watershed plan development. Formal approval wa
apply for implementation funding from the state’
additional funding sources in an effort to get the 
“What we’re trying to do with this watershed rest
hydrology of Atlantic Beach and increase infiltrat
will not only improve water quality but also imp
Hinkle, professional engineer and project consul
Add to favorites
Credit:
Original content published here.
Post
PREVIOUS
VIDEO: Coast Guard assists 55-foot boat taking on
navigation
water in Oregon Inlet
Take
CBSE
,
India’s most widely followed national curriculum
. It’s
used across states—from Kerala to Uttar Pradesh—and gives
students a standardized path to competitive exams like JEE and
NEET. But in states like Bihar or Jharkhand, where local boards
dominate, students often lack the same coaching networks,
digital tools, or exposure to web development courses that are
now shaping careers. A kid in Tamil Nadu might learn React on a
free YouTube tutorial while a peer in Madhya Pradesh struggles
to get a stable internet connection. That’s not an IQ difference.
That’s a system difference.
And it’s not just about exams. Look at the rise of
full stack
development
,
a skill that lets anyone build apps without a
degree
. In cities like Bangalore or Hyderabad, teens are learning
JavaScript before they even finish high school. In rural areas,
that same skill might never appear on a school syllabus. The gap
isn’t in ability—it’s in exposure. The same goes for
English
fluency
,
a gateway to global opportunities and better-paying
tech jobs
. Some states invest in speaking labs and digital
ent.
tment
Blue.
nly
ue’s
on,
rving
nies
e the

-=-=-

## What you need to do
Exactly as shown above, return all of the entries.

## Result for this task
watershed plan development. Formal approval wa
apply for implementation funding from the state’
additional funding sources in an effort to get the 
“What we’re trying to do with this watershed rest
hydrology of Atlantic Beach and increase infiltrat
will not only improve water quality but also imp
Hinkle, professional engineer and project consul
Add to favorites
Credit:
Original content published here.
Post
PREVIOUS
VIDEO: Coast Guard assists 55-foot boat taking on
navigation
water in Oregon Inlet
Take
CBSE
,
India’s most widely followed national curriculum
. It’s
used across states—from Kerala to Uttar Pradesh—and gives
students a standardized path to competitive exams like JEE and
NEET. But in states like Bihar or Jharkhand, where local boards
dominate, students often lack the same coaching networks,
digital tools, or exposure to web development courses that are
now shaping careers. A kid in Tamil Nadu might learn React on a
free YouTube tutorial while a peer in Madhya Pradesh struggles
to get a stable internet connection. That’s not an IQ difference.
That’s a system difference.
And it’s not just about exams. Look at the rise of
full stack
development
,
a skill that lets anyone build apps without a
degree
. In cities like Bangalore or Hyderabad, teens are learning
JavaScript before they even finish high school. In rural areas,
that same skill might never appear on a school syllabus. The gap
isn’t in ability—it’s in exposure. The same goes for
English
fluency
,
a gateway to global opportunities and better-paying
tech jobs
. Some states invest in speaking labs and digital
ent.
tment
Blue.
nly
ue’s
on,
rving
nies
e the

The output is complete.